Fue raro cómo me enteré de que habían despedido al Chulo. Me lo contó un empleado del Hotel Ceasar´s que custodiaba la puerta de la Oficina aquella mañana. Era sábado, y faltaban dos días para la entrega. La Oficina acumulaba la tensión de ese choque en cámara lenta en que se había convertido nuestro modo de ver el mundo. Era inminente, y por eso acepté trabajar fuera de horario, por única vez y, sobre todo, para no agregar distorsiones al frágil mapa existencial con el que Roxy intentaba, desde la trinchera de su mente, y sin duda en vano, mantener actualizado el sentido de su vida. Roxy la coordinadora, la Project Manager, podía armar un cronograma de tareas y calcular la velocidad crucero de traducción, hacer conteos de máquinas, traductores, turnos, horas, promedios y aún así sostener conversaciones en simultáneo y por dos o más medios a la vez. O mejor dicho, pudo hacerlo durante un tiempo muy largo que se remontaba a las épocas fundacionales de la Oficina, que yo no conocí, y de las cuáles había surgido como una pieza central de la empresa.
Pero algo había cambiado en Roxy. Parecía ausente, cada vez más. Se la veía circular entre las computadoras, igual que antes pero cada vez más despacio. Una cortina de silencio, o de ruido imperceptible, se había interpuesto entre ella y el mundo y hacía que las palabras que nosotros le dirigíamos se estancaran en un limbo del que apenas lograban escapar. A dos días de la entrega el intervalo de Roxy se había vuelto crítico. Las consultas a lo que alguna vez había sido la fuente de información más dinámica de la Oficina, se hacían ahora en voz alta y se dirigían a nadie en particular. Pedidos de ayuda emitidos sin fe. De alguna manera, sin embargo, íbamos a lograrlo.

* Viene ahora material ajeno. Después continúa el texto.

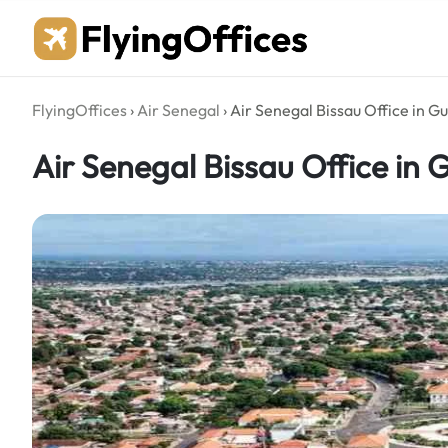
Skip
to
content
FlyingOffices
›
Air Senegal
›
Air Senegal Bissau Office in G
Air Senegal Bissau Office in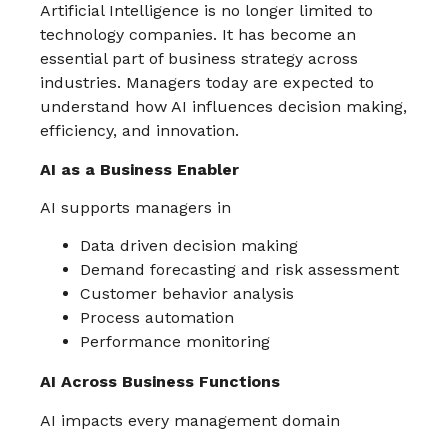
Artificial Intelligence is no longer limited to
technology companies. It has become an
essential part of business strategy across
industries. Managers today are expected to
understand how AI influences decision making,
efficiency, and innovation.
AI as a Business Enabler
AI supports managers in
Data driven decision making
Demand forecasting and risk assessment
Customer behavior analysis
Process automation
Performance monitoring
AI Across Business Functions
AI impacts every management domain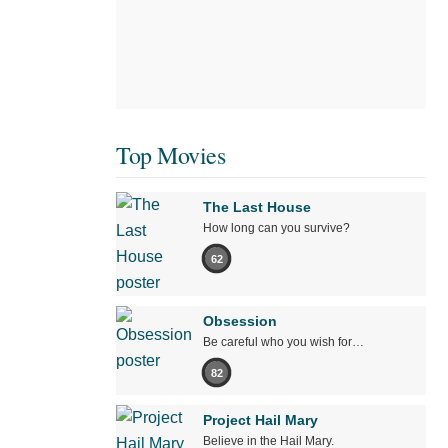
Top Movies
The Last House
How long can you survive?
62
Obsession
Be careful who you wish for…
82
Project Hail Mary
Believe in the Hail Mary.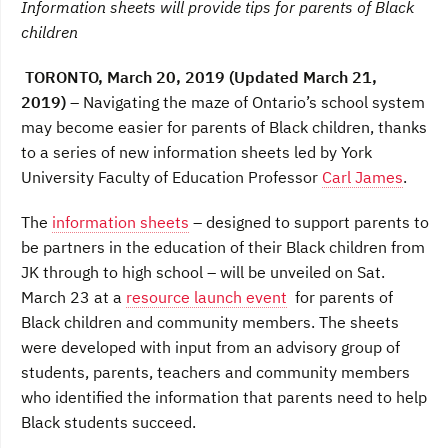
Information sheets will provide tips for parents of Black
e
t
k
b
t
e
children
o
e
d
o
r
I
TORONTO, March 20, 2019 (Updated March 21,
k
n
2019)
– Navigating the maze of Ontario’s school system
may become easier for parents of Black children, thanks
to a series of new information sheets led by York
University Faculty of Education Professor
Carl James
.
The
information sheets
– designed to support parents to
be partners in the education of their Black children from
JK through to high school – will be unveiled on Sat.
March 23 at a
resource launch event
for parents of
Black children and community members. The sheets
were developed with input from an advisory group of
students, parents, teachers and community members
who identified the information that parents need to help
Black students succeed.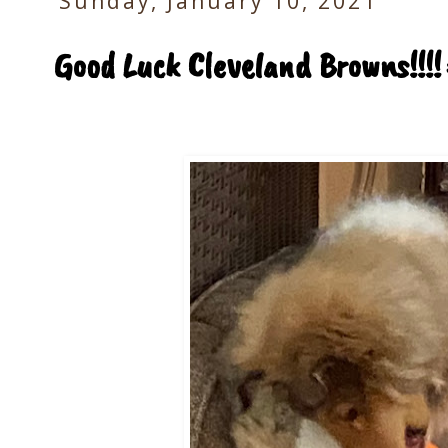
Sunday, January 10, 2021
Good Luck Cleveland Browns!!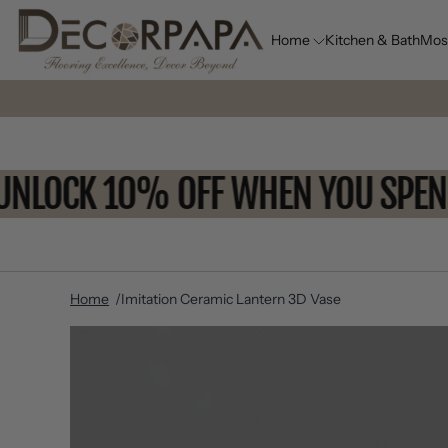
Home
Kitchen & Bath
Mos
UNLOCK 10% OFF WHEN YOU SP
Home
Imitation Ceramic Lantern 3D Vase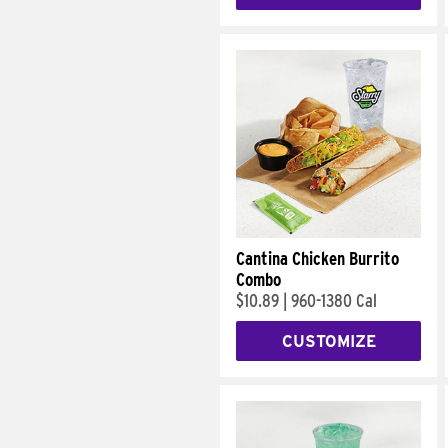
Cantina Chicken Burrito
Combo
$10.89
|
960-1380 Cal
CUSTOMIZE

A pocos días de la entrega el Chulo y la Dama dejaron de venir. El Americano había terminado su ronda de entrevistas, y ahora su paradero era desconocido. Había llegado de improviso, y de igual forma se había ido. Sólo las llamadas desde California, que Roxy, pese a todo, aún atendía, daban señales de una cadena de compromisos y arreglos que nos involucraban, y que pendían sobre nuestro horizonte como un vacío incomprensible que, pienso ahora, eran la verdadera razón por la que seguíamos adelante. Queríamos saber qué había después, qué sería de la Oficina, el Chulo, la Dama y nosotros cuando hubiéramos acabado con ese bloque de palabras que se extendía detrás nuestro como un desierto radiactivo.
Ese sábado, entonces, llegué temprano. Frente a la puerta de la vieja casa, saqué la llave y la introduje en la cerrdura. Un hombre joven me miraba de reojo a unos dos metros. Me vio forcejear con la puerta, y dejó que la golpeara un par de veces antes de preguntarme quién era yo. No respondí, y el hombre entonces me preguntó si trabajaba para el Chulo. Sí, le dije, ante lo cual me recomendó que tocara el timbre. Le pregunté quién era él, y así fue cómo me enteré. Habían cambiado la cerradura durante la noche, y el Chulo era ahora una figura fantasmal que asolaba a la Oficina desde que lo despidieran y se retirara el día anterior entre amenazas y promesas de venganza. Había llamado durante la noche y entablado conversaciones con alguna de mis compañeras, cuyo contenido, según ellas, demostraba una fractura emocional tan violenta que les había hecho temer por su seguridad. El Americano le había pagado al hombre de la puerta para que cuidara la entrada de la Oficina. Fumaba un cigarrillo y trataba de no quedarse dormido. Parecía divertido.
Cuando subí el Americano se había ido, y Roxy, sentada en la cocina, revolvía una taza de té. Iba a ser un largo día.